Documentation for PgsqlJSONBLoader
¶
Class Overview¶
The PgsqlJSONBLoader
class is designed to load and process JSONB data from a PostgreSQL database. It extracts the JSONB content, with the option to filter specific fields if requested.
Parameters¶
connection_string
: PostgreSQL connection string.query_generator
: Class to generate PostgreSQL queries.jsonb_column
: The column name where JSONB data is stored (default is 'jsonb_data').fields_to_keep
: Optional list or set of fields to extract from the JSONB data.retry_config
: Optional configuration for retrying database operations.features
: Expected features for the dataset.**kwargs
: Additional keyword arguments.
Usage¶
- Purpose: To provide a flexible and reliable way to load and filter JSONB data retrieved from PostgreSQL.
- Motivation: Facilitate the conversion of JSONB data into a standard Python dict for further processing and analysis.
- Inheritance: Inherits from
PgsqlDataLoader
, reusing its connection handling and query generating functionality.
Example¶
Below is an example of how to instantiate and use the loader:
loader = PgsqlJSONBLoader(
connection_string="postgresql://user:pass@host/db",
query_generator=YourQueryGenerator,
jsonb_column="jsonb_data",
fields_to_keep=["field1", "field2"]
)
data = loader.load_data(query_parameters)

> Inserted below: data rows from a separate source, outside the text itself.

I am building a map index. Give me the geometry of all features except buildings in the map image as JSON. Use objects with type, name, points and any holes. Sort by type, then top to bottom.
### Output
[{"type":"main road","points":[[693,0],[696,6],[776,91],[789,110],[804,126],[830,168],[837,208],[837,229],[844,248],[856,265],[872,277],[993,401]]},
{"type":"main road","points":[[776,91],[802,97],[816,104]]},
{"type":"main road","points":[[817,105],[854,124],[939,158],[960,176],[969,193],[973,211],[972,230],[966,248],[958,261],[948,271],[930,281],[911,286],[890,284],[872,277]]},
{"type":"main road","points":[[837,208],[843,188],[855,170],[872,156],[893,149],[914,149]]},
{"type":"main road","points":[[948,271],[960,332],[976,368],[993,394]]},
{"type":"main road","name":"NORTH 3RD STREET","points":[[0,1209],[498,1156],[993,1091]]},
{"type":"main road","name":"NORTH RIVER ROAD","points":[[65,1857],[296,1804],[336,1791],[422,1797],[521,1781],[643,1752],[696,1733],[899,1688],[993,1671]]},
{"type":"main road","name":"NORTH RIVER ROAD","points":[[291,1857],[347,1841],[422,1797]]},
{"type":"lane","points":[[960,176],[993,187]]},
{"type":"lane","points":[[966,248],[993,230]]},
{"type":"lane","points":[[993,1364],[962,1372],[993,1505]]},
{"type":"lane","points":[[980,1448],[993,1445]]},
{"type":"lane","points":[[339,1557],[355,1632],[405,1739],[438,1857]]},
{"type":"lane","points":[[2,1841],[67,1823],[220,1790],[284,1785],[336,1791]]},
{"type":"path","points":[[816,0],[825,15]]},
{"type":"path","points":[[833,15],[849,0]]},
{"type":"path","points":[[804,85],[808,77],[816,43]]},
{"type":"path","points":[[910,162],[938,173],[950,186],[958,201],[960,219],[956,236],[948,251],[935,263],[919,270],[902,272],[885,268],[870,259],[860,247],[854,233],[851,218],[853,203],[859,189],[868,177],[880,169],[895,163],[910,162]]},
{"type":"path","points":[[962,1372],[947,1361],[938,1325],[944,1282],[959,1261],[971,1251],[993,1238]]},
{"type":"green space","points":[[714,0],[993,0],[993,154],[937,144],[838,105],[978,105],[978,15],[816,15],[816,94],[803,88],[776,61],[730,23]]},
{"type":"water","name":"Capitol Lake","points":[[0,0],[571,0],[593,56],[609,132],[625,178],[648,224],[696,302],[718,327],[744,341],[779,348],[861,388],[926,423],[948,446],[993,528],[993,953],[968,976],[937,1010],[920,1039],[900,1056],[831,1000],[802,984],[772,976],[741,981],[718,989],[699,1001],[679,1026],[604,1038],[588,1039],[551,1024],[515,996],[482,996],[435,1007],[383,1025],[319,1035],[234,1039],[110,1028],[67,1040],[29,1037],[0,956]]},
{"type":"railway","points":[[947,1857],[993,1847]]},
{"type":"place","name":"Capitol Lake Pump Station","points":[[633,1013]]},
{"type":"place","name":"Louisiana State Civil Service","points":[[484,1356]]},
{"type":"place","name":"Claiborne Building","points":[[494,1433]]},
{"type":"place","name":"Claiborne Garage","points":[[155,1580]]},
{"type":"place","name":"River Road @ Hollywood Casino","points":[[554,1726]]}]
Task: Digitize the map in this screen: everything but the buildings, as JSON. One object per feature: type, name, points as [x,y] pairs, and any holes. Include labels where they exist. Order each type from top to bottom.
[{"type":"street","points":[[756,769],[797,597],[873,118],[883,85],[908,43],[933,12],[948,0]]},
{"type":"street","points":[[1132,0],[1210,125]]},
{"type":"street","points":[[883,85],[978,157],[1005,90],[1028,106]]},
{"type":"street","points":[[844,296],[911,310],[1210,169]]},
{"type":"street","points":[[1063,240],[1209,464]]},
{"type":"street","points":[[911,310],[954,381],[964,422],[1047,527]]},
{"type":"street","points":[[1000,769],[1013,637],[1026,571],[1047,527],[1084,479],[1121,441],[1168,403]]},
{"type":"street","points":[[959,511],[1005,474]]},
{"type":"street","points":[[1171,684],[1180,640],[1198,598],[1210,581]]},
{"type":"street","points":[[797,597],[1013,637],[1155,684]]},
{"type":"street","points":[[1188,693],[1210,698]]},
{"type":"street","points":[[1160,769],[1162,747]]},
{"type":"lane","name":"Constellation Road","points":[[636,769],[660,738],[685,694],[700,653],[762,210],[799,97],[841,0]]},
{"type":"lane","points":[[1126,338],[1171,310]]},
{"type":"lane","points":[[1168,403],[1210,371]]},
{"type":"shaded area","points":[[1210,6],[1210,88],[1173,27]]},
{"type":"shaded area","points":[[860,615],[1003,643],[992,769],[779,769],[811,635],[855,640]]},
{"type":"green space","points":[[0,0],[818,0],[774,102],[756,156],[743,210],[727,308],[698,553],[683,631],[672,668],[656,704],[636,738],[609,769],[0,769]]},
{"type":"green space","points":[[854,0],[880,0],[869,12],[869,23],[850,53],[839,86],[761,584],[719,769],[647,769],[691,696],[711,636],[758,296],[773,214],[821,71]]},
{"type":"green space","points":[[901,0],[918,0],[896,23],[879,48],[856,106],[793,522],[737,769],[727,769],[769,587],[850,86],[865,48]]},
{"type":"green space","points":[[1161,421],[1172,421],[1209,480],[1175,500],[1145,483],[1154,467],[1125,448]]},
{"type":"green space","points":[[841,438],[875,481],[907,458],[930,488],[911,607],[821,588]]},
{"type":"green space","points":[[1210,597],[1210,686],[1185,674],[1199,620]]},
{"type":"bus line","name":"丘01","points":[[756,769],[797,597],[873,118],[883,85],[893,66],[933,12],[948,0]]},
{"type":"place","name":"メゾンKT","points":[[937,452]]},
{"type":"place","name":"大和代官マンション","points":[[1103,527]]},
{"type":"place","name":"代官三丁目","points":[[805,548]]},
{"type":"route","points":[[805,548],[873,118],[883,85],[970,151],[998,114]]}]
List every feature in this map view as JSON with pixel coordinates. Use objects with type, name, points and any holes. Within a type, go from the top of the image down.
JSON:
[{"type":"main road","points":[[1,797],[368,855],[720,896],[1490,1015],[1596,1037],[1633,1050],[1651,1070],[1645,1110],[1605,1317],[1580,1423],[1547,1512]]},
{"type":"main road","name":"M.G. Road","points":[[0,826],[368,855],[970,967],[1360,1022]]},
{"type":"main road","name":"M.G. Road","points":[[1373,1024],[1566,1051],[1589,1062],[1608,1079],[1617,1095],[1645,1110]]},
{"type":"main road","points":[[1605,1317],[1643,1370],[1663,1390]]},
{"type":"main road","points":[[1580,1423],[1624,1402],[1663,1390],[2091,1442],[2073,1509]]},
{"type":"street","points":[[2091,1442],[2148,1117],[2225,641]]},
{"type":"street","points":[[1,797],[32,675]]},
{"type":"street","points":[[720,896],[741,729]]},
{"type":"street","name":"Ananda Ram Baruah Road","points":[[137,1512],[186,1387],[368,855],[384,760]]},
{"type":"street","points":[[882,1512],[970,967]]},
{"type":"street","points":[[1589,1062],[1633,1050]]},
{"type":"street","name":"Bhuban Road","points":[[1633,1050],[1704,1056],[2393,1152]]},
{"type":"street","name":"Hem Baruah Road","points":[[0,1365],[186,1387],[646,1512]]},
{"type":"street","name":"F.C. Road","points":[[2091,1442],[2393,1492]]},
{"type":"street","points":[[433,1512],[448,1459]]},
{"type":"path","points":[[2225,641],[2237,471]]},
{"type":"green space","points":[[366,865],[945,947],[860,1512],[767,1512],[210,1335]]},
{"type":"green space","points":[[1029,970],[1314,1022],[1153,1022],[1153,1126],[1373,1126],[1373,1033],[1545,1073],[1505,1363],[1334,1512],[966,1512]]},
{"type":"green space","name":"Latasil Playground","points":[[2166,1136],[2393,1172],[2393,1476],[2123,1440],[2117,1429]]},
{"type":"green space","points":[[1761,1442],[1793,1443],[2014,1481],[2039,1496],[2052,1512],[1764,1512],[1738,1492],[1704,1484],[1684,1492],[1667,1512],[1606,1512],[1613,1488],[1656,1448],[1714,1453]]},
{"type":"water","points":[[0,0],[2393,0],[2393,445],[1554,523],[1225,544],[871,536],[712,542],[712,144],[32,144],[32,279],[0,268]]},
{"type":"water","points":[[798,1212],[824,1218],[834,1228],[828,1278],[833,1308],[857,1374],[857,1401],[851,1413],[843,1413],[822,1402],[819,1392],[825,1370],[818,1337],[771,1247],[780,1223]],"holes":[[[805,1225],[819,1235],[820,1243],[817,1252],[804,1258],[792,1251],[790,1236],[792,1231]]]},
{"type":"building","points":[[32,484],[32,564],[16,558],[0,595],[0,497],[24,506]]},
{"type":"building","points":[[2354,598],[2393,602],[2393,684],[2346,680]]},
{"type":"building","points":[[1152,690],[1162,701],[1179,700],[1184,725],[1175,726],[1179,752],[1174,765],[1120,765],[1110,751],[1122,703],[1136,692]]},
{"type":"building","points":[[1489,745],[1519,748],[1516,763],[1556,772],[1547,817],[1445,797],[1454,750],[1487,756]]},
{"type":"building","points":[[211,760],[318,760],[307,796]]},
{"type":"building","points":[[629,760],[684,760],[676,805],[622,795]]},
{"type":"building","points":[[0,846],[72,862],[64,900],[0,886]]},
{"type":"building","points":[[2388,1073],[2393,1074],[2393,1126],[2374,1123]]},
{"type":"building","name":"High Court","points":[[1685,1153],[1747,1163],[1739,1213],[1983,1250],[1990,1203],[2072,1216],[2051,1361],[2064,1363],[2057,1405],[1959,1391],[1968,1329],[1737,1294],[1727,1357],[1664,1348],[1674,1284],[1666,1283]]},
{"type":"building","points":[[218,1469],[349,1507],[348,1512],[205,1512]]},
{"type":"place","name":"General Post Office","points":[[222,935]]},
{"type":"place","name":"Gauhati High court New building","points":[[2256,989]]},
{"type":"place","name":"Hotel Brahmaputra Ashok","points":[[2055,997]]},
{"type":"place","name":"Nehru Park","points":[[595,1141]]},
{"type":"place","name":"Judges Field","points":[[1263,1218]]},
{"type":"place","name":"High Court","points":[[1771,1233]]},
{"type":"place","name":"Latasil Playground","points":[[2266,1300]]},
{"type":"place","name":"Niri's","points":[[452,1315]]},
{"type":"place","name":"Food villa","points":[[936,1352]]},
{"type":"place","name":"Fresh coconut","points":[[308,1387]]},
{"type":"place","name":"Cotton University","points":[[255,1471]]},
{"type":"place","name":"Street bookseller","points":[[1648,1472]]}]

Method: PgsqlJSONBLoader._get_item
¶
Functionality¶
The _get_item
method extracts and filters JSONB data from a given dictionary. If fields_to_keep
is defined, only the specified keys are returned.
Parameters¶
data
: A dictionary containing a single row's data. It must include the JSONB data under the column defined by the loader (typically 'jsonb_data').
Returns¶
- A dictionary with the parsed JSONB data, filtered if
fields_to_keep
is provided.
Raises¶
ValueError
: Raised if JSONB data is missing or not a dictionary.
Usage¶
- Purpose: To extract JSONB data from a database row and optionally filter it based on specified fields.
Example¶
data = {
"jsonb_data": {"id": 1, "name": "example", "age": 30}
}
loader = PgsqlJSONBLoader(connection_string,
query_generator,
fields_to_keep=["id", "name"])
item = loader._get_item(data)
print(item) # Output: {'id': 1, 'name': 'example'}